For about 20 percent of professionals, cornhole is their full-time occupation.

“We still have a long way to go to improve that,” Moore said. “That’s one of our big goals. We’d love to get to a point where all of our professional players are able to play full time.”

Hunter Thorne of the High Rollers is among that lucky 20 percent.

The Moorpark, California, native has been playing cornhole for eight years, five of those as a professional. Thorne has earned as much as $10,000 from a single tournament. He’s 21, and cornhole is the only job he’s ever had.

It could be the only job he ever has.

“There’s 13-year-olds in the Top 10, and there’s players who are over 65 in the top 10,” he said. “So, really, any age can play and win.”

Thorne practices two to three hours a day leading up to tournaments, where he can toss bags anywhere from eight to 12 hours in a given day. He often wears earbuds or headphones during competitions — Lil Wayne, Chris Brown and DaBaby are a must — just to drown out the noise.

“It’s physically taxing,” Thorne said of tournaments. “You wouldn’t think it is, but you end up being tired at the end of the day.”

Cornhole in the Olympics?

The team concept is relatively new for the ACL — even more so to Las Vegas.

The High Rollers are in their second season, and the team has launched minor league affiliates in Reno, Portland and Rainier, Washington.

“We picked Vegas,” Moore says, “because it’s an amazing sports destination.”

The economics don’t yet make it feasible to have traditional home and away schedules — the team matches are televised from various tour stops — but the goal is to have the High Rollers compete here on a regular basis.

This year, the ACL is using SuperHole, its annual celebrity tournament, to lean into a local sports rivalry. On Saturday, Raiders punter AJ Cole and a professional partner will take on Broncos offensive lineman Quinn Meinerz and his partner, while Raiders running back Alexander Mattison and a pro will challenge Broncos linebacker Alex Singleton and his partner. A spot in SuperHole V, for which former Raider Derek Carr already has qualified, will be on the line when the event airs live at 10 p.m. on ESPN.
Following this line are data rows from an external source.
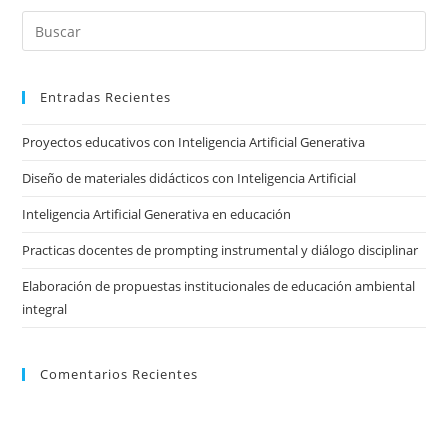
Pre
Es
to
Entradas Recientes
clo
the
Proyectos educativos con Inteligencia Artificial Generativa
sea
pan
Diseño de materiales didácticos con Inteligencia Artificial
Inteligencia Artificial Generativa en educación
Practicas docentes de prompting instrumental y diálogo disciplinar
Elaboración de propuestas institucionales de educación ambiental
integral
Comentarios Recientes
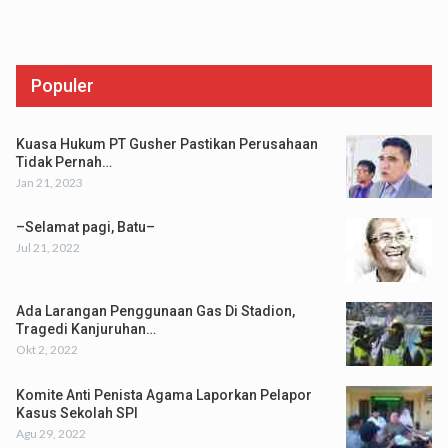
Populer
Kuasa Hukum PT Gusher Pastikan Perusahaan
Tidak Pernah…
Jan 21, 2023
–Selamat pagi, Batu–
Jul 21, 2022
Ada Larangan Penggunaan Gas Di Stadion,
Tragedi Kanjuruhan…
Okt 2, 2022
Komite Anti Penista Agama Laporkan Pelapor
Kasus Sekolah SPI
Agu 29, 2022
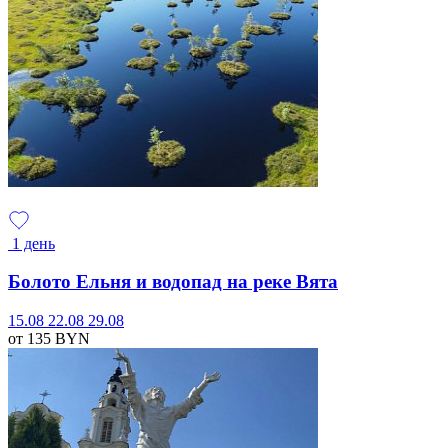
1 день
Болото Ельня и водопад на реке Вята
15.08
22.08
29.08
от 135
BYN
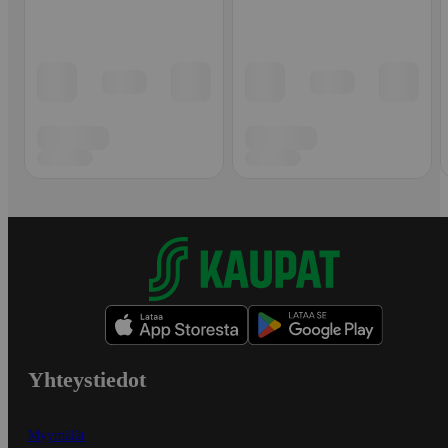
Yhteystiedot
Myymälät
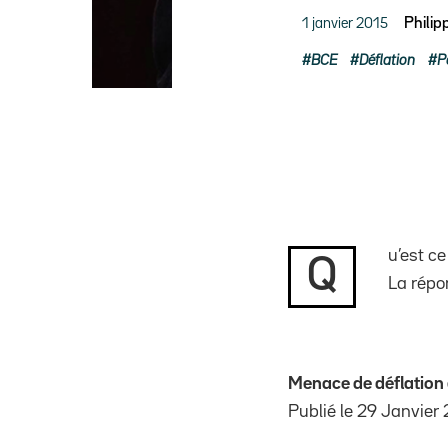
1 janvier 2015
Phili
BCE
Déflation
P
u’est c
Q
La répo
Menace de déflation
Publié le 29 Janvier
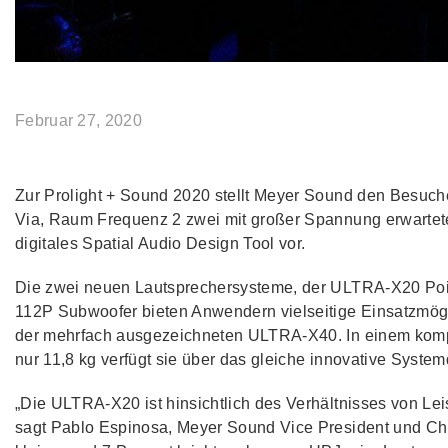
Februar 27, 2020
Zur Prolight + Sound 2020 stellt Meyer Sound den Besuch
Via, Raum Frequenz 2 zwei mit großer Spannung erwartet
digitales Spatial Audio Design Tool vor.
Die zwei neuen Lautsprechersysteme, der ULTRA-X20 Poi
112P Subwoofer bieten Anwendern vielseitige Einsatzmögli
der mehrfach ausgezeichneten ULTRA-X40. In einem kom
nur 11,8 kg verfügt sie über das gleiche innovative Syste
„Die ULTRA-X20 ist hinsichtlich des Verhältnisses von Lei
sagt Pablo Espinosa, Meyer Sound Vice President und Chi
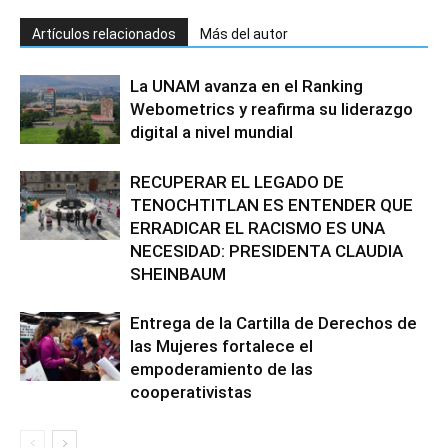
Artículos relacionados
Más del autor
La UNAM avanza en el Ranking
Webometrics y reafirma su liderazgo
digital a nivel mundial
RECUPERAR EL LEGADO DE
TENOCHTITLAN ES ENTENDER QUE
ERRADICAR EL RACISMO ES UNA
NECESIDAD: PRESIDENTA CLAUDIA
SHEINBAUM
Entrega de la Cartilla de Derechos de
las Mujeres fortalece el
empoderamiento de las
cooperativistas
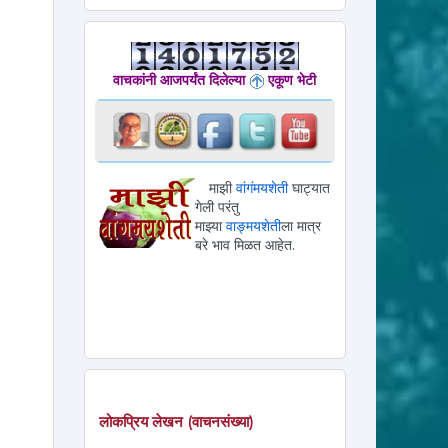
वाचकांनी आजपर्यंत दिलेल्या
एकूण भेटी
माझी
वांगंमयशेती
घाट्यात
गेली परंतु
माझ्या
वाङ्मयशेती
ला मात्र
बरे भाव मिळत आहेत.
लोकप्रिय लेखन (वाचनसंख्या)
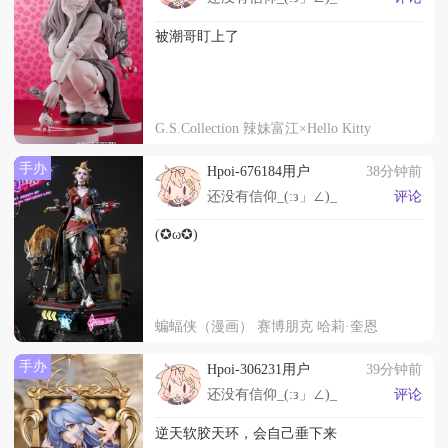
被潮哥盯上了
G.S.Collection 辣妹富江×Hello Kitty
手办
Hpoi-676184用户
38分钟前
还没有信仰_(:з」∠)_
评论
(✪ω✪)
蝙蝠侠（漫画） 赛博朋克 哈莉·奎恩
手办
Hpoi-306231用户
39分钟前
还没有信仰_(:з」∠)_
评论
逆天软胶天环，会自己垂下来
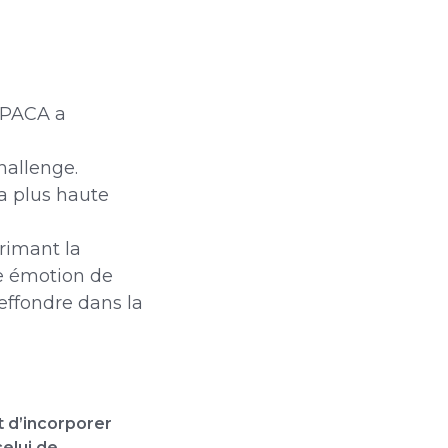
n PACA a
hallenge.
la plus haute
primant la
ne émotion de
’effondre dans la
t d’incorporer
celui de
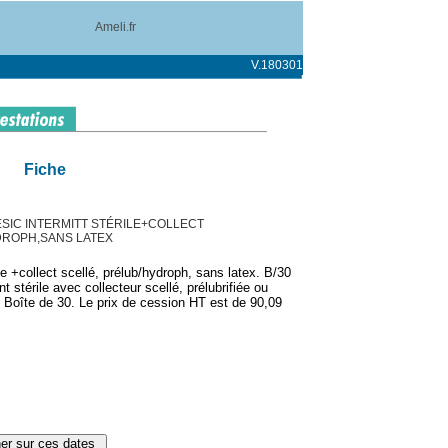
Ameli.fr
V.180301
Fiche
SIC INTERMITT STÉRILE+COLLECT
DROPH,SANS LATEX
le +collect scellé, prélub/hydroph, sans latex. B/30
t stérile avec collecteur scellé, prélubrifiée ou
). Boîte de 30. Le prix de cession HT est de 90,09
As another sign of cornhole’s growth, the ACL is hosting more than 20 international events this season, including inaugural tournaments in Australia, France, Italy, Sweden, Finland, Norway, Slovenia and Slovakia. It’s all part of the plan to have cornhole recognized as an Olympic sport in time for the 2032 Games in Brisbane.

You can even wager on cornhole through DraftKings, the ACL’s official sports betting partner.

“DraftKings won’t disclose the handle to us,” Moore said. “They just say that they’re happy.”